As some kind of legal basis needs to exist to enable LEVEL 2 and LEVEL 1 to have any legal basis, this legislation will invariably pass since the Greens and New Zealand First are voting for it in addition to Labour. However that does not mean it is good legislation – it is crap and when you have both sides of the House attacking it and look at why this was not drafted earlier in the COVID19 emergency, it becomes clear that the Government did not do due diligence.
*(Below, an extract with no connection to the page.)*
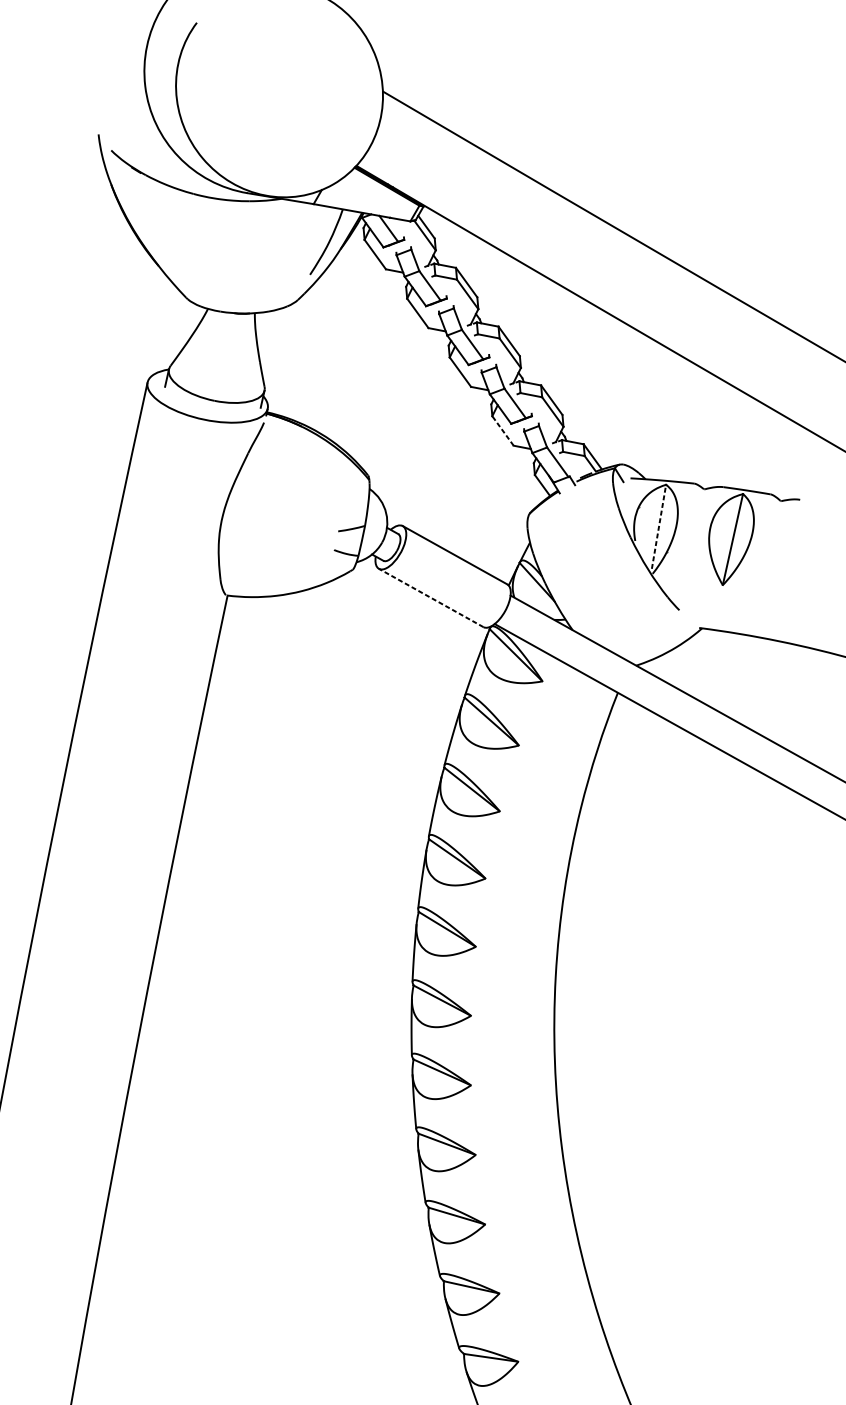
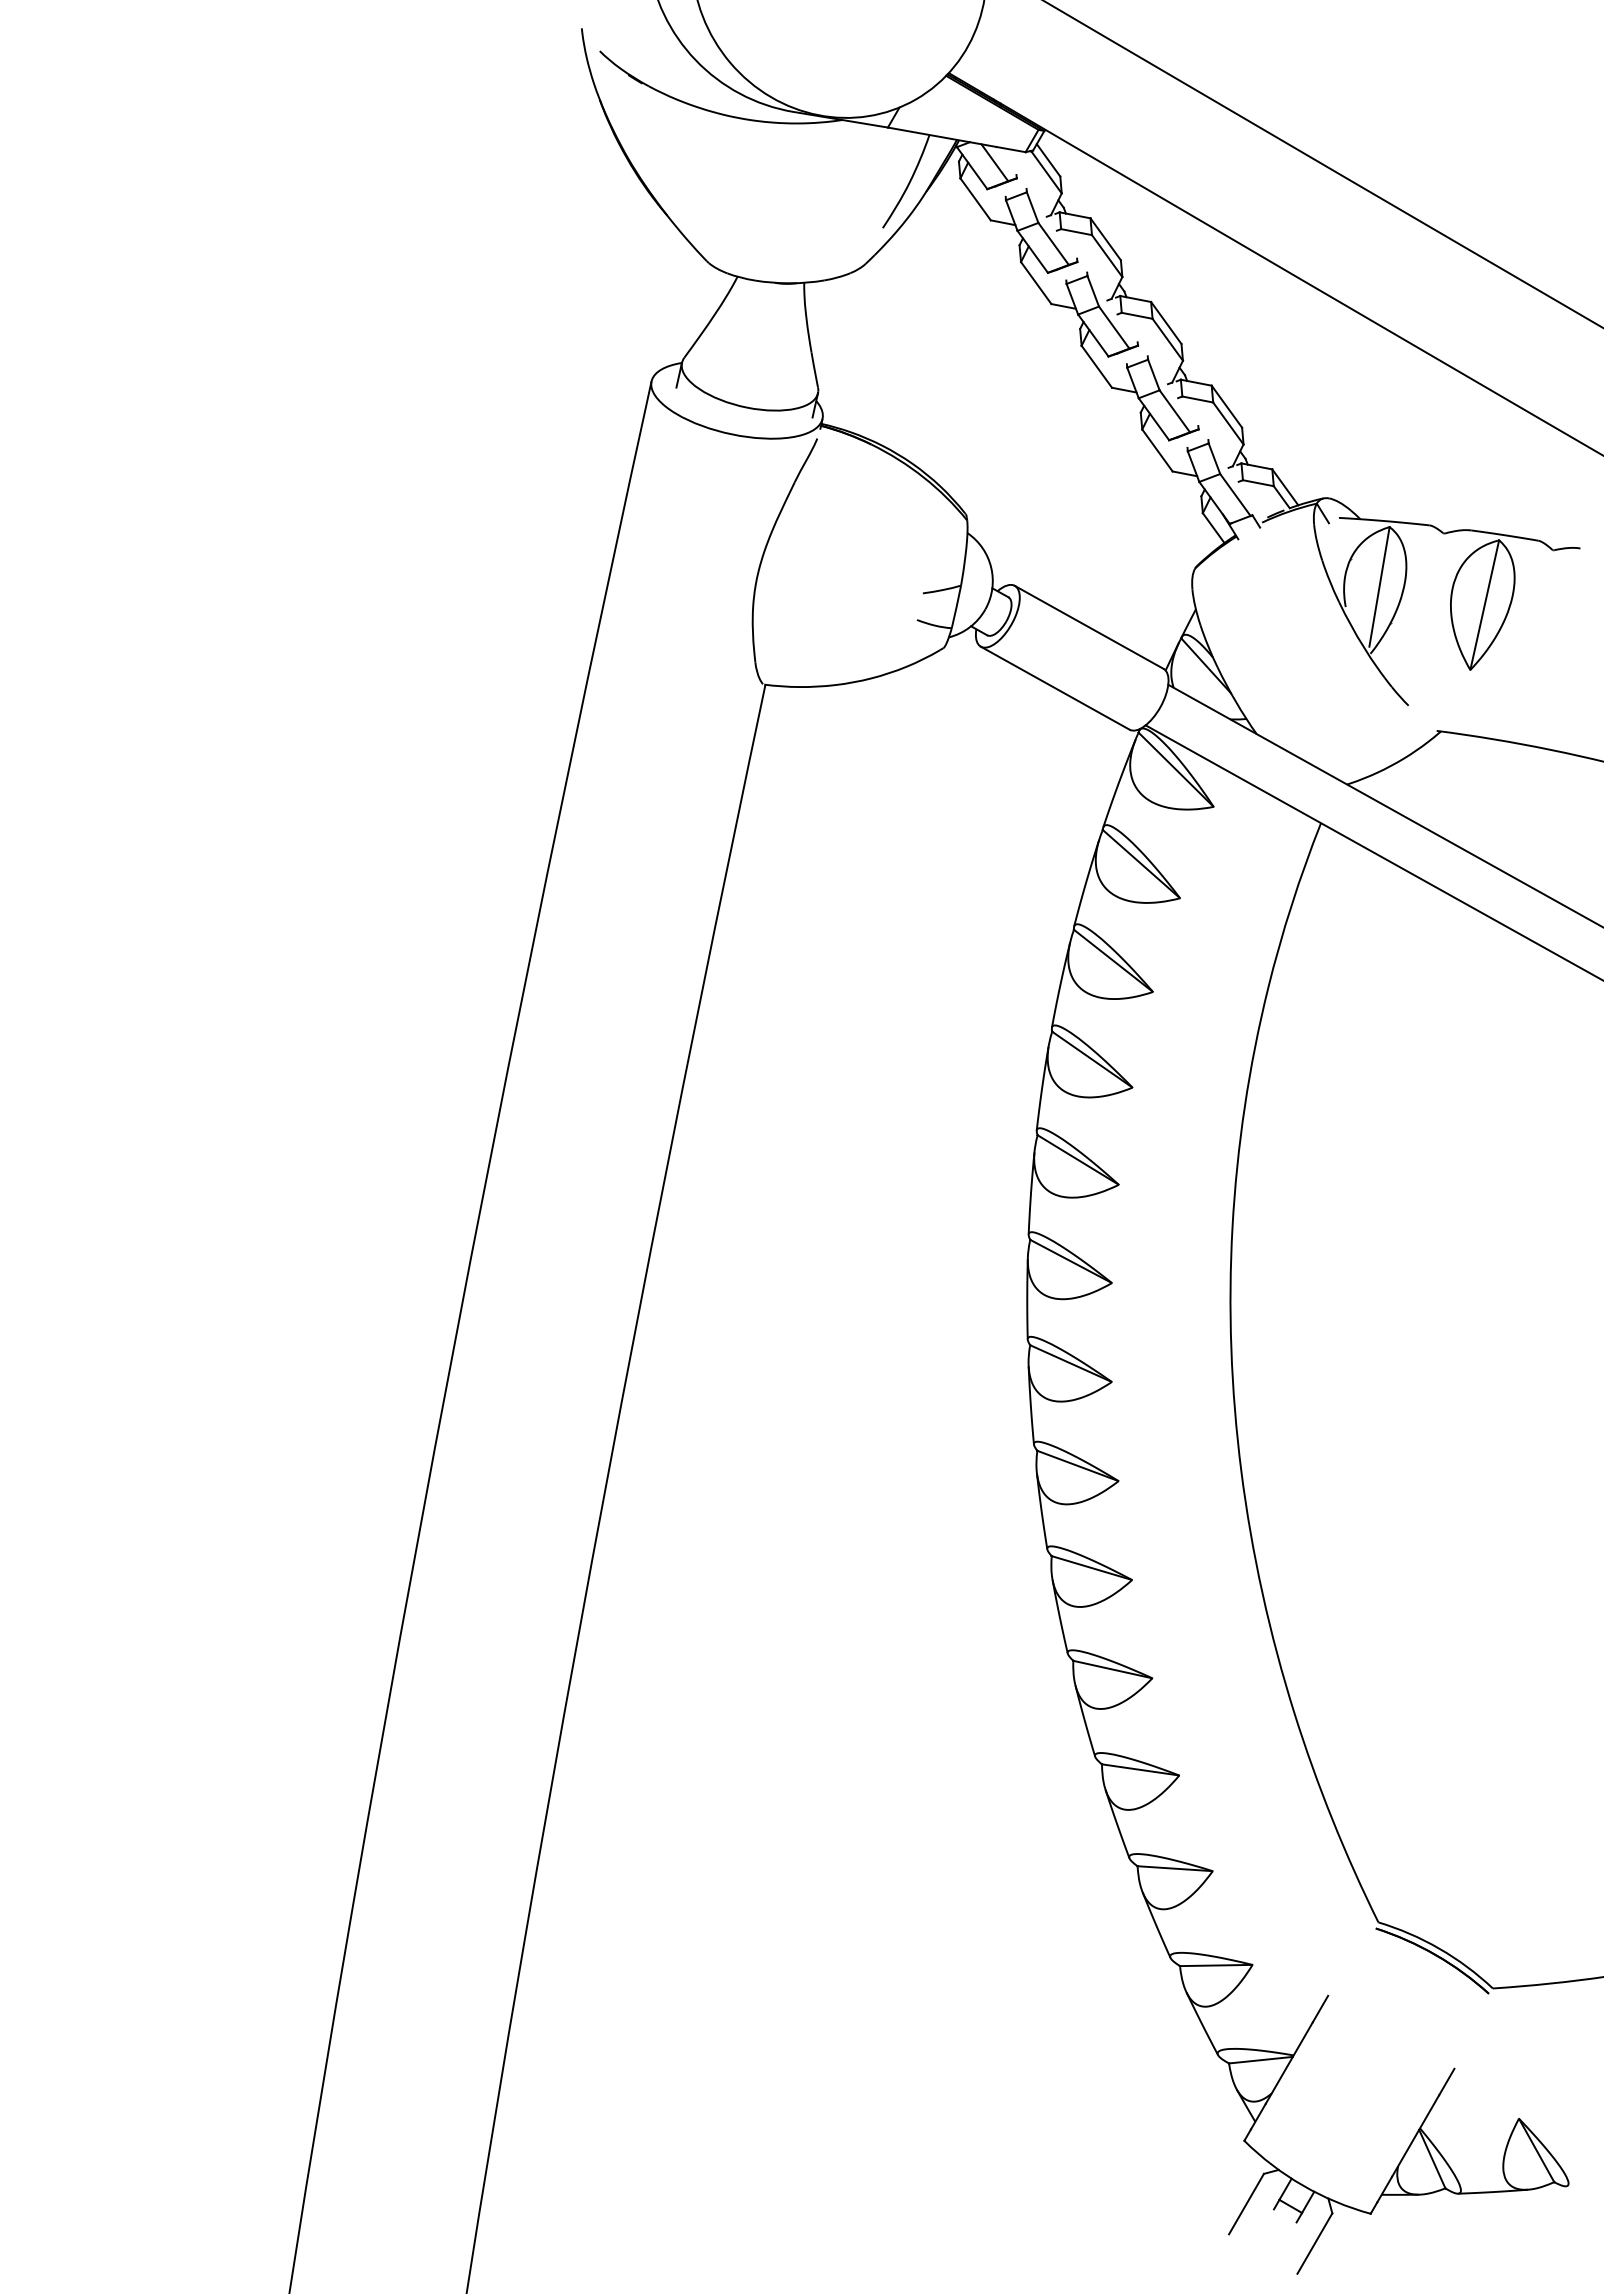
line: (503, 430) -> (1157, 450), dashed -> solid
line: (658, 527) -> (1379, 587), dashed -> solid
line: (430, 597) -> (1054, 687), dashed -> solid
The only thing that we can hope for is that New Zealanders start to wake up to the fact that our constitutional framework is not adequate for keeping Government in check; that we need to strengthen the checks and balances. And soon. We also need to introduce civics in schools quickly because the longer we do not teach students about how the New Zealand legal system, Government and so forth work, the greater the number that do know understand their rights and responsibilities, will be when we need them the most.